As Ivan Alexeyevich himself points out, 225 regiments constitute 75 divisions, or half the strength of the peacetime Army, a reasonable sample. What Simonov is saying, in effect, is that the Army purge (plus the comparatively minor Finnish War of 1939 to 1940) accounted for virtually every single regimental commander throughout the entire Soviet Army apart from those promoted to fill gaps higher up. Although fictional in form, the figures Simonov gives also appear in factual Soviet literature.18
Similarly, in his labor camp, Gorbatov
wondered how the officers newly appointed to high rank, with no battle experience, would deal with operations in a real war. Honest, brave men, devoted to their country they might be, but yesterday’s battalion commander would be head of a division, yesterday’s regimental commander of a corps; in charge of an army, or a whole front, there would be at best a former divisional commander or his deputy. How many futile losses and failures would there be? What would our country suffer just because of this?19
As is confirmed by Russian military writers, the Purge had indeed led to “inexperienced commanders” being promoted. As early as 1937, 60 percent of the commanding cadres in rifle units, 45 percent in tank units, and 25 percent in air units were given as in this category.20
Moreover, “the cadre of leaders who had gained military experience in Spain and in the Far East was almost completely liquidated.”21Nor could the atmosphere fail to affect the discipline of the Army:
The policy of large-scale repression against the military cadres led also to undermine military discipline, because for several years officers of all ranks and even soldiers in the Party and Komsomol cells were taught to “unmask” their superiors as hidden enemies. It is natural that this caused a negative influence on the state of military discipline in the first war period.22
Mekhlis, in his report to the 1939 XVIIIth Congress, expressed horror and sorrow at “incorrect expulsions” from the Party which had taken place in the Army in 1935, 1936, and 1937, on the basis of “slander,” instead of the correct method of “documents and facts.”23
And over the next few years, a handful of generals were released—Rokossovsky and Gorbatov, for example. But still, as with the civilian purge (and the similar crocodile tears of Zhdanov), the arrests did not actually cease and cases continued to be processed. Herling mentions a number of Soviet generals with whom he shared a cell in 1940. Most of them had been badly beaten, and showed the marks of ill-mended broken bones.

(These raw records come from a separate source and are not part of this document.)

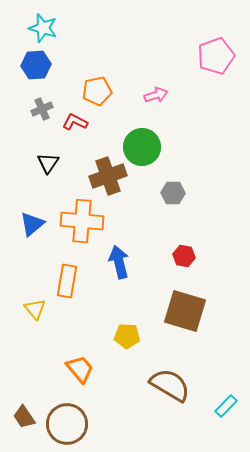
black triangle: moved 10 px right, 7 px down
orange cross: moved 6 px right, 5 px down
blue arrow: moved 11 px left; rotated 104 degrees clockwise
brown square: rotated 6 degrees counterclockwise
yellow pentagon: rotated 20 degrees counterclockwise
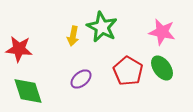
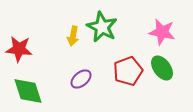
red pentagon: rotated 20 degrees clockwise
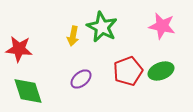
pink star: moved 6 px up
green ellipse: moved 1 px left, 3 px down; rotated 75 degrees counterclockwise
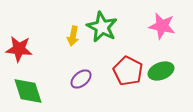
red pentagon: rotated 24 degrees counterclockwise
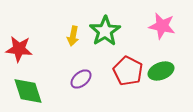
green star: moved 3 px right, 4 px down; rotated 12 degrees clockwise
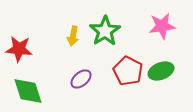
pink star: rotated 20 degrees counterclockwise
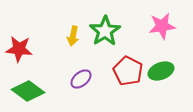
green diamond: rotated 36 degrees counterclockwise
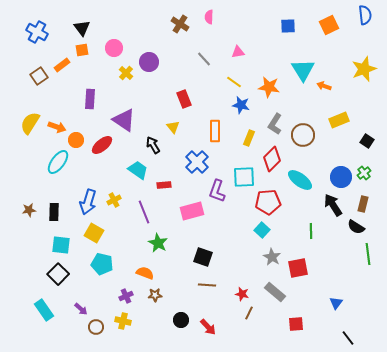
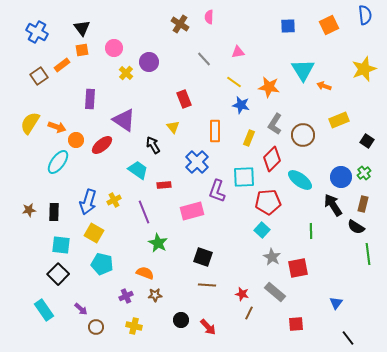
yellow cross at (123, 321): moved 11 px right, 5 px down
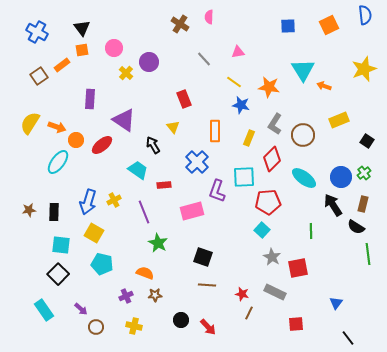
cyan ellipse at (300, 180): moved 4 px right, 2 px up
gray rectangle at (275, 292): rotated 15 degrees counterclockwise
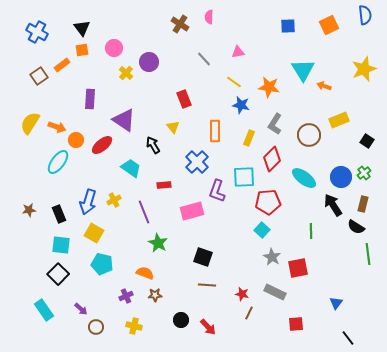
brown circle at (303, 135): moved 6 px right
cyan trapezoid at (138, 170): moved 7 px left, 2 px up
black rectangle at (54, 212): moved 5 px right, 2 px down; rotated 24 degrees counterclockwise
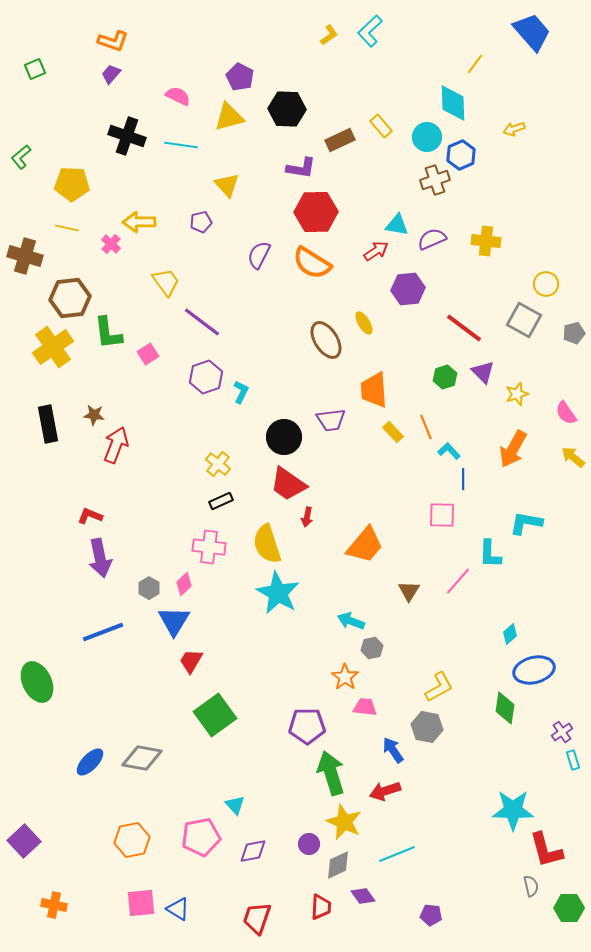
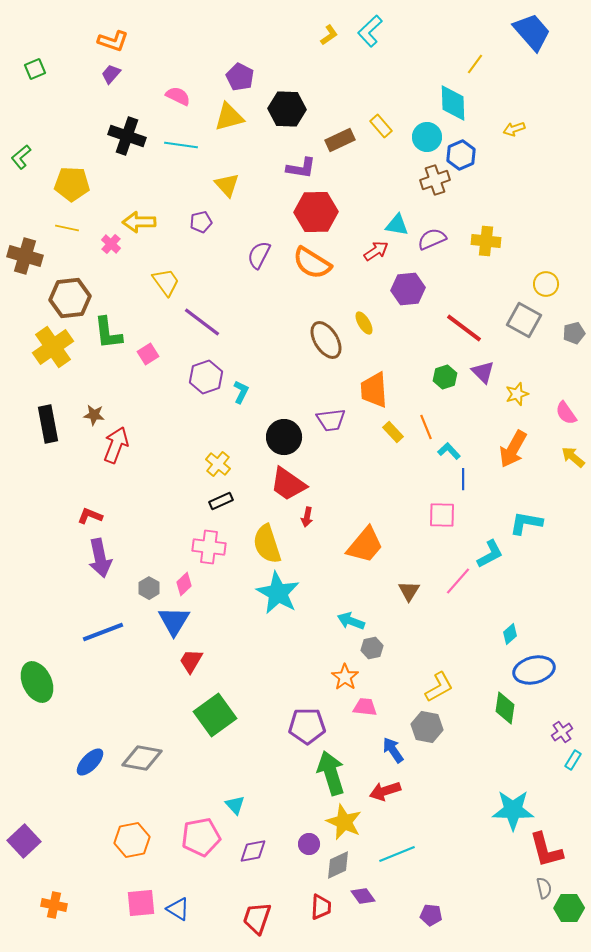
cyan L-shape at (490, 554): rotated 120 degrees counterclockwise
cyan rectangle at (573, 760): rotated 48 degrees clockwise
gray semicircle at (531, 886): moved 13 px right, 2 px down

Even now, the Red Army had considerable striking power in the right hands. This was shown over the summer of 1939. After a very shaky start, a build-up of superior forces (itself a feat), luckily entrusted to the one superlative soldier of the old First Cavalry Army, Zhukov, threw back the Japanese invaders of Mongolia in model fashion at Khalkhin-Gol. But even as this was being done, the armored tactics he had used, sponsored under Tukhachevsky (who with his group had by 1937 been beginning to create an “elite army emerging from the mass”),24
were being condemned and abandoned, and within two months the tactical doctrine of the Red Army was back to old-fashioned “mass,” and the tanks were distributed in packets to lesser unit commands.The post-Purge promotions placed men totally unsuited or untrained for high command in key positions. None of them showed any capacity for strategic thinking, and even the tactical dispositions on the frontier were proof of “a dull or listless mind.”25
The rigidity of the military–political machine meant that failure at the top produced certain dislocation. The “mass” on which post-Tukhachevsky doctrine relied became too large and sluggish to be manipulated in such circumstances.